The Murowa mine has been operating since 2004 as a small open-pit mine. Rio Tinto group’s share in its production in 2009 declined to 97000 carats, from 2,05,000 carats in 2008 as a result of lower ore grade and the delayed project to deal with the changing ore characteristics.
Morawa is considering expanding the existing open-pit to increase production. The previous feasibility study for this expansion is currently being reviewed and discussions are being held with the Zimbabwe Government on the investment environment that is required to support this project.

Bunder Project :

The Rio Tinto group is actively pursuing the Bunder Diamond Project in India which looks promising. During 2009, a 10-tonne per hour bulk-sampling treatment plant was commissioned there. It has already commenced the processing of bulk samples for further evaluation work.

Market Condition :

After a sharp set-back in the market for rough diamonds in the first quarter of 2009, prices started recovering from the second half of the year. Rio Tinto’s diamond division is of the view that the market will continue to be dependent in the recovery of US consumer sentiment though the robust growth of jewellery consumption in the smaller but important Chinese and Indian markets will provide some underlying support to both prices and volumes.

Impact of Financial Crisis :

The financial crisis that started in the latter half of 2008 and was quite acute in the earlier part of 2009 had a severe impact on the global demand for diamonds. Producers of rough diamonds were forced to resort to production cut backs Rio Tinto was also constrained to do so.

Decline in Output :

Overall production at all the three mines operated by Rio Tinto came down sharply as can be seen from the following production data :(See table 1)

As these figures reveal the total production of diamonds at three locations fell from 30.832 million carats in 2007 to 24.565 million carats in 2008 and dwindled further to 16.280 million carats in 2009, with the overall decline in demand.
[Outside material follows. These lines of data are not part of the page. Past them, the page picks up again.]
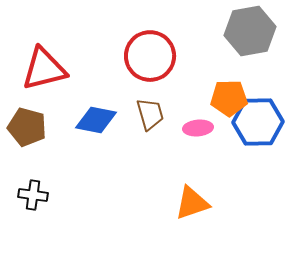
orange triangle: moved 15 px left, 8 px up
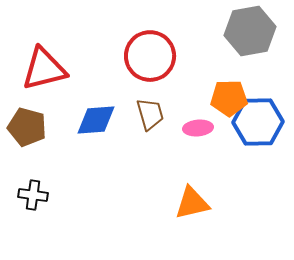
blue diamond: rotated 15 degrees counterclockwise
orange triangle: rotated 6 degrees clockwise
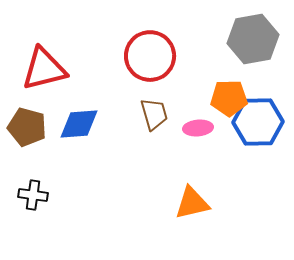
gray hexagon: moved 3 px right, 8 px down
brown trapezoid: moved 4 px right
blue diamond: moved 17 px left, 4 px down
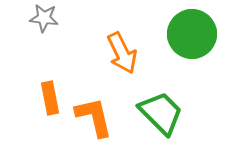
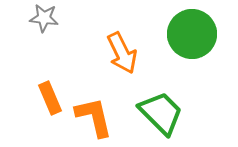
orange rectangle: rotated 12 degrees counterclockwise
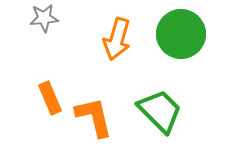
gray star: rotated 12 degrees counterclockwise
green circle: moved 11 px left
orange arrow: moved 5 px left, 14 px up; rotated 42 degrees clockwise
green trapezoid: moved 1 px left, 2 px up
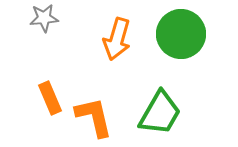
green trapezoid: moved 2 px down; rotated 75 degrees clockwise
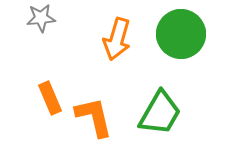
gray star: moved 3 px left
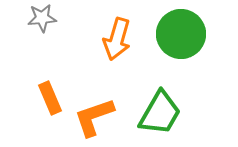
gray star: moved 1 px right
orange L-shape: rotated 96 degrees counterclockwise
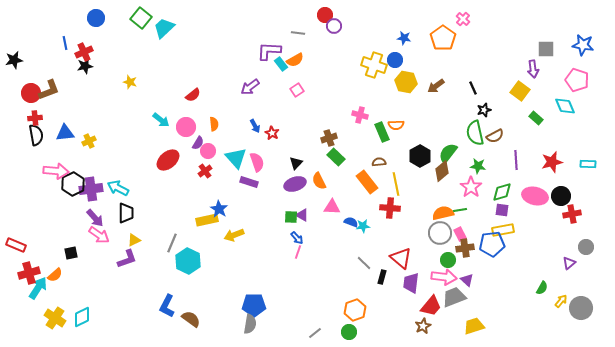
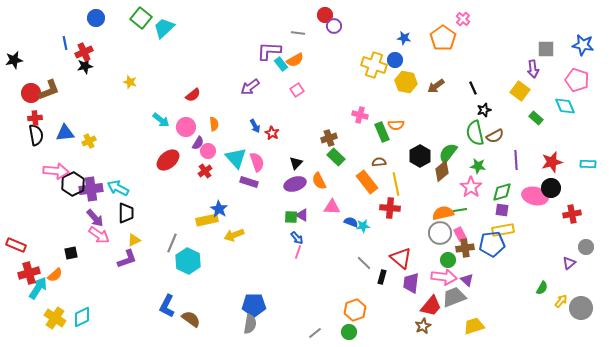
black circle at (561, 196): moved 10 px left, 8 px up
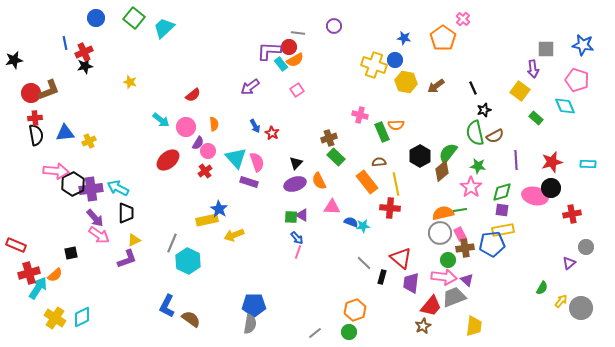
red circle at (325, 15): moved 36 px left, 32 px down
green square at (141, 18): moved 7 px left
yellow trapezoid at (474, 326): rotated 115 degrees clockwise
Rio Tinto’s Share : Consequently the share of Rio Tinto in the overall production also came down as under (in ‘000 carats), (See table 2)

With the decline in production, sales revenue also went down, as also the net earnings from this business.

Impact on Revenue, Earnings :

With the sharp decline in production, revenue as well as net earnings from Rio Tinto’s diamond business came down. The revenue in 2009 was down at US$ 450 million, compared with US$ 840 million in 2008. Diamond business which resulted in net earnings of US$ 137 million in 2008, brought a negative return of US$ 68 million in 2009. Of course, both the demand and prices for diamonds are now showing an improved trend. The diamond business is therefore expected to present much better performance for 2010.